Mereka mabuk dan tenggelam dengan pembahasan ilmu; fasal demi fasal, bab demi bab, judul demi judul, sehingga banyak diantara mereka tertipu syaitan.
Syaitan
pun berkuasa di dalam hati mereka dan memasukkan racun berbisa, sehingga
timbul anggapan bahwa dengan membahas-bahas ilmu tersebut mereka sudah
menjadi “ahli ilmu” dan “pengamal ilmu”.
Mereka
membahas seluk beluk shalat tahajjud sedetail-detailnya, sampai
benar-benar mengerti bahkan tak jarang yang hafal pula dalil-dalilnya.
Namun berapa banyak kah diantara mereka yang mau melakukan shalat
tahajjud itu ?
Mereka membahas tentang bab sabar,
hari demi hari, minggu demi minggu, bulan demi bulan sampai hafal
dalil-dalilnya. Kemana-mana mereka pergi, kitab tentang bab sabar itu
tak pernah lupa dibawa. Tiap ada kesempatan, buku itu ditelaahnya untuk
mengulang kembali pelajaran sabar tersebut.
Sudahkah dia mendapatkan sifat sabar yang berbulan-bulan dibaca dan dipelajarinya itu ? Ternyata tidak ……!!
Tiba-tiba
seekor kucing miliknya melompat ke atas meja makan, dan menghancurkan
beberapa piring keramik kesayangannya. Dengan serta merta marahnya
meledak, dan buku sabar yang ada di tangannya, melayang menghajar
kucingnya itu...!
Suatu
hari ada seorang gadis yang belajar di pesantren sedang pulang kampung,
karena liburan sekolah selama satu bulan. Setiap pagi gadis tersebut
ber-olahraga dengan memakai pakaian sport, celana pendek dan kaos
t-shirt sambil berlari pagi keliling kampungnya.
Suatu pagi seorang ibu menyapa gadis itu, ketika dia baru saja selesai berlari dan sedang berjalan santai menuju ke rumahnya.
Ibu tersebut bertanya : “Dari mana nak…. ?”
“Olahraga, bu …!” Jawabnya.
“O…nggak ke pesantren ?”, tanya ibu itu.
“Lagi liburan, bu..!“ Jawabnya.
“Ibu boleh bertanya, nak….. ?” Kata ibu itu.

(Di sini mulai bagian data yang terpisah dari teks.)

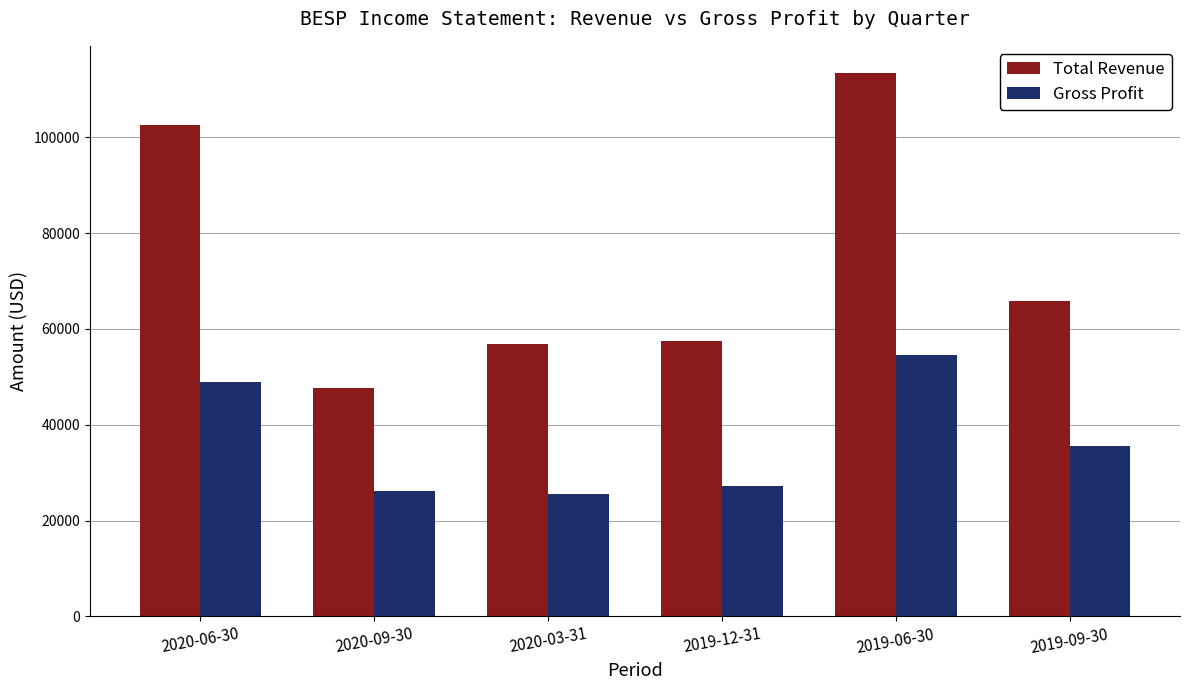

Is it true that Gross Profit equals 13581 at 2019-06-30?

False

“Tentu dong….bu!”, katanya ramah.
“Apa ada dalilnya yang memerintahkan wajibnya menutup aurat, nak ?”, tanya sang ibu.
“Oh, ada bu…!!” Jawabnya lincah.
Kemudian
dengan fasih, gadis pesantren tersebut membacakan Al Qur’an Surat Al
Ahzab ayat 59, serta sekaligus membacakan arti ayat itu kepada ibu
tersebut.
”
Hai Nabi ! Katakanlah kepada istri-istrimu, dan anak-anak perempuanmu
serta kepada perempuan-perempuan mu’min agar mereka menutup seluruh
tubuhnya dengan jilbab…!!”
“Nah itu dia bu….dalilnya..!!” katanya tanpa ragu-ragu.
Lantas ibu itu berujar: ” OOO….. begitu ya, nak…!! Jadi kok kamu nggak pakai jilbab kalau hal itu wajib… ??”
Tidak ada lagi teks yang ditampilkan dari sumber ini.